- **Exercise instructions**: Copy out the rows from the line containing "znacząco wpłynąć na ostateczny koszt" up to and including the last line of the rows, leaving the pictures out of your answer.

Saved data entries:
---------------

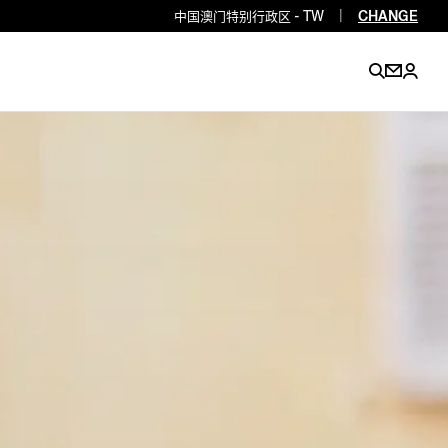
中国澳门特别行政区 - TW
|
CHANGE
EN
EN
EN
EN
PT
EN
EN
EN
EN
ES
EN
EN
DE
FR
IT
EN
EN
EN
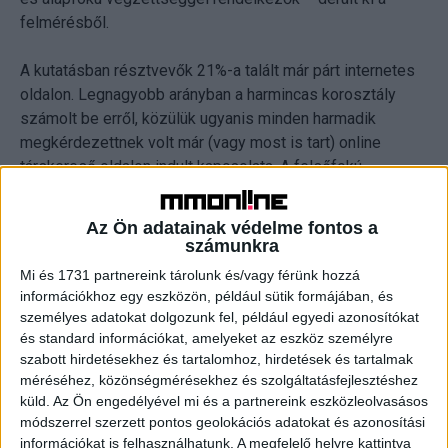
felmérésből.
A kutatásban résztvevők 21%-a talált már párt internetes
oldalon. Legnagyobb arányban a harmincas korosztály
számolt be erről, közülük ugyanis minden harmadik
megkérdezettnek volt már (vagy most is tart) online
társkereső oldalon indult kapcsolata. A felsőfokú
végzettségű, diplomás megkérdezetteknél, valamint a
fővárosiaknál még magasabb ez az arány, előbbiek közel
Az Ön adatainak védelme fontos a
25%-a, míg utóbbiak több mint 30%-a talált már párt az
számunkra
interneten.
Mi és 1731 partnereink tárolunk és/vagy férünk hozzá
információkhoz egy eszközön, például sütik formájában, és
A Randivonal.hu statisztikái alapján az elmúlt öt év során
személyes adatokat dolgozunk fel, például egyedi azonosítókat
több mint egymillióan regisztráltak hozzájuk, a
és standard információkat, amelyeket az eszköz személyre
társkeresők aktivitását pedig jól mutatja, hogy havonta 1
szabott hirdetésekhez és tartalomhoz, hirdetések és tartalmak
méréséhez, közönségmérésekhez és szolgáltatásfejlesztéshez
millió üzenetet váltanak egymással az oldalon belül.
küld.
Az Ön engedélyével mi és a partnereink eszközleolvasásos
„Várhatóan néhány év múlva már kisebbségben lesznek
módszerrel szerzett pontos geolokációs adatokat és azonosítási
azok, akik még soha nem próbáltak internetes társkereső
információkat is felhasználhatunk. A megfelelő helyre kattintva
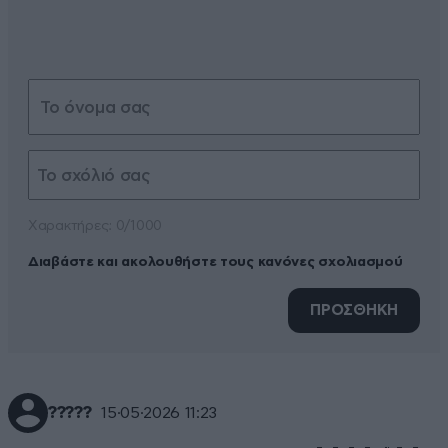
Xαρακτήρες: 0/1000
Διαβάστε και ακολουθήστε τους κανόνες σχολιασμού
ΠΡΟΣΘΗΚΗ
?????
15·05·2026 11:23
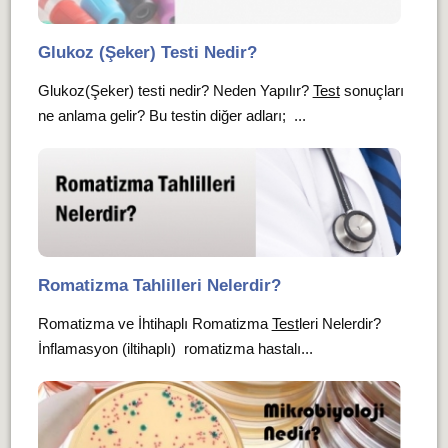
Glukoz (Şeker) Testi Nedir?
Glukoz(Şeker) testi nedir? Neden Yapılır?
Test
sonuçları
ne anlama gelir? Bu testin diğer adları; ...
Romatizma Tahlilleri Nelerdir?
Romatizma ve İhtihaplı Romatizma
Test
leri Nelerdir?
İnflamasyon (iltihaplı) romatizma hastalı...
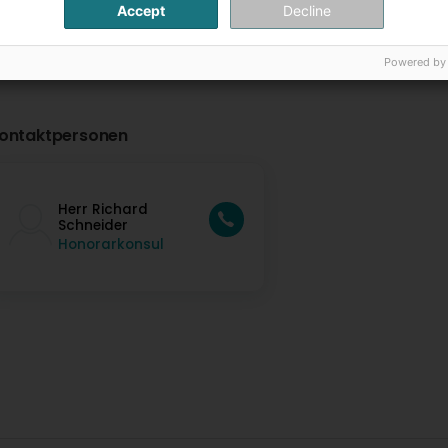
Accept
Decline
Powered by
ontaktpersonen
Herr Richard
Schneider
Honorarkonsul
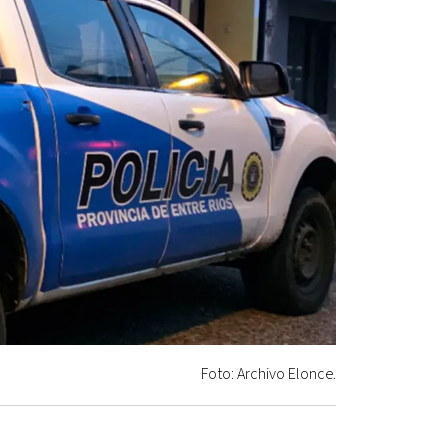
Foto: Archivo Elonce.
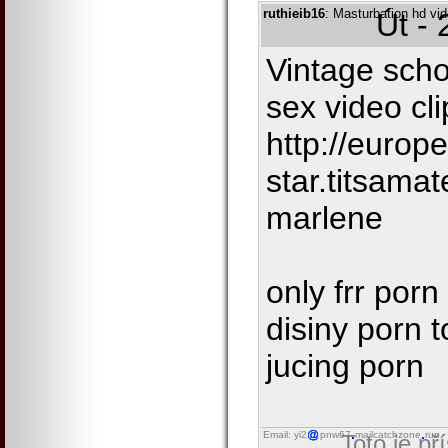
ruthieib16
: Masturbation hd vid
Út -
Vintage scho
sex video cli
http://europ
star.titsama
marlene
only frr por
disiny porn t
jucing porn
Email: yi2
pnw67
mailcatchzone
run
Toto je př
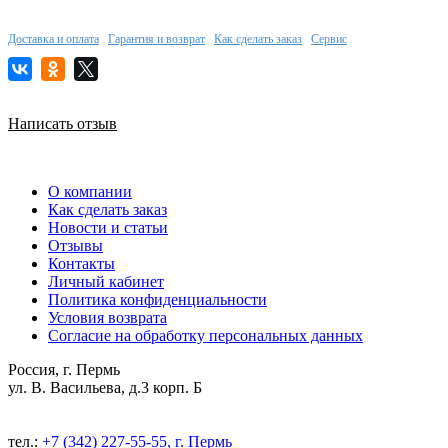
Доставка и оплата
Гарантия и возврат
Как сделать заказ
Сервис
Написать отзыв
О компании
Как сделать заказ
Новости и статьи
Отзывы
Контакты
Личный кабинет
Политика конфиденциальности
Условия возврата
Согласие на обработку персональных данных
Россия, г. Пермь
ул. В. Васильева, д.3 корп. Б
тел.:
+7 (342) 227-55-55, г. Пермь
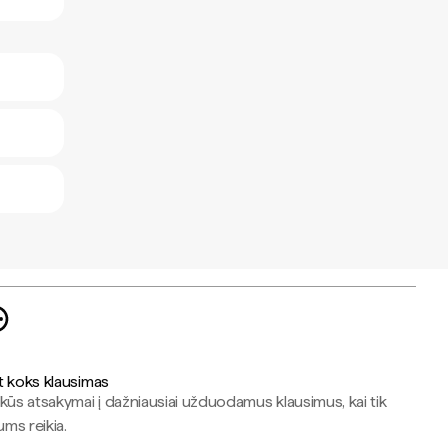
t koks klausimas
kūs atsakymai į dažniausiai užduodamus klausimus, kai tik
jums reikia.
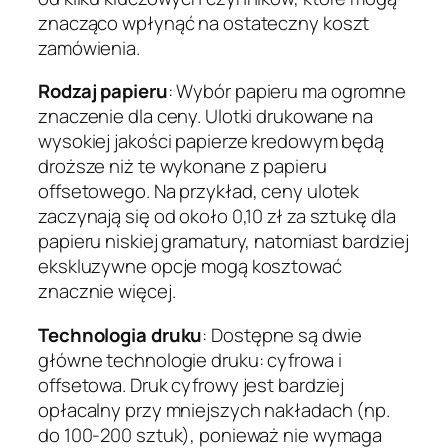
znacząco wpłynąć na ostateczny koszt
zamówienia.
Rodzaj papieru
: Wybór papieru ma ogromne
znaczenie dla ceny. Ulotki drukowane na
wysokiej jakości papierze kredowym będą
droższe niż te wykonane z papieru
offsetowego. Na przykład, ceny ulotek
zaczynają się od około 0,10 zł za sztukę dla
papieru niskiej gramatury, natomiast bardziej
ekskluzywne opcje mogą kosztować
znacznie więcej.
Technologia druku
: Dostępne są dwie
główne technologie druku: cyfrowa i
offsetowa. Druk cyfrowy jest bardziej
opłacalny przy mniejszych nakładach (np.
do 100-200 sztuk), ponieważ nie wymaga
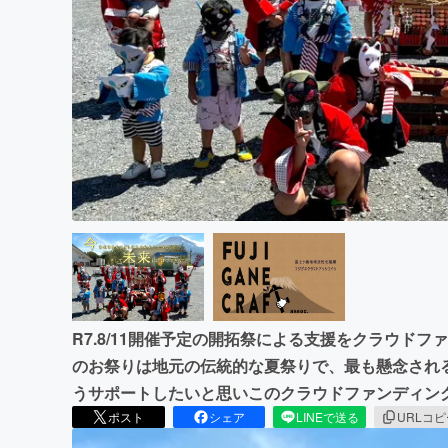
まちづくり・地域活性化
R7.8/11開催予定の開拓祭による支援をクラウド
のお祭りは地元の伝統的な夏祭りで、最も懸念され
うサポートしたいと思いこのクラウドファンディン
ポスト
シェア
LINEで送る
URLコ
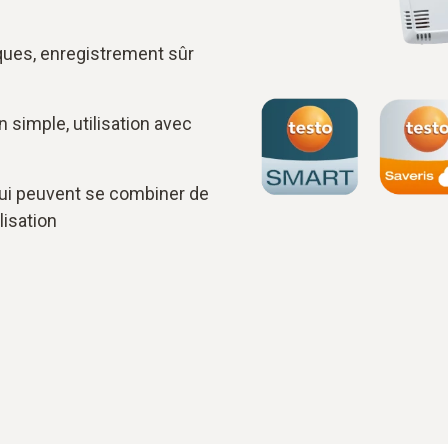
ues, enregistrement sûr
n simple, utilisation avec
qui peuvent se combiner de
lisation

---------------

- **Result of this task**:
znacząco wpłynąć na ostateczny koszt
zamówienia.
Rodzaj papieru
: Wybór papieru ma ogromne
znaczenie dla ceny. Ulotki drukowane na
wysokiej jakości papierze kredowym będą
droższe niż te wykonane z papieru
offsetowego. Na przykład, ceny ulotek
zaczynają się od około 0,10 zł za sztukę dla
papieru niskiej gramatury, natomiast bardziej
ekskluzywne opcje mogą kosztować
znacznie więcej.
Technologia druku
: Dostępne są dwie
główne technologie druku: cyfrowa i
offsetowa. Druk cyfrowy jest bardziej
opłacalny przy mniejszych nakładach (np.
do 100-200 sztuk), ponieważ nie wymaga
まちづくり・地域活性化
R7.8/11開催予定の開拓祭による支援をクラウド
のお祭りは地元の伝統的な夏祭りで、最も懸念され
うサポートしたいと思いこのクラウドファンディン
ポスト
シェア
LINEで送る
URLコ
ues, enregistrement sûr
n simple, utilisation avec
qui peuvent se combiner de
lisation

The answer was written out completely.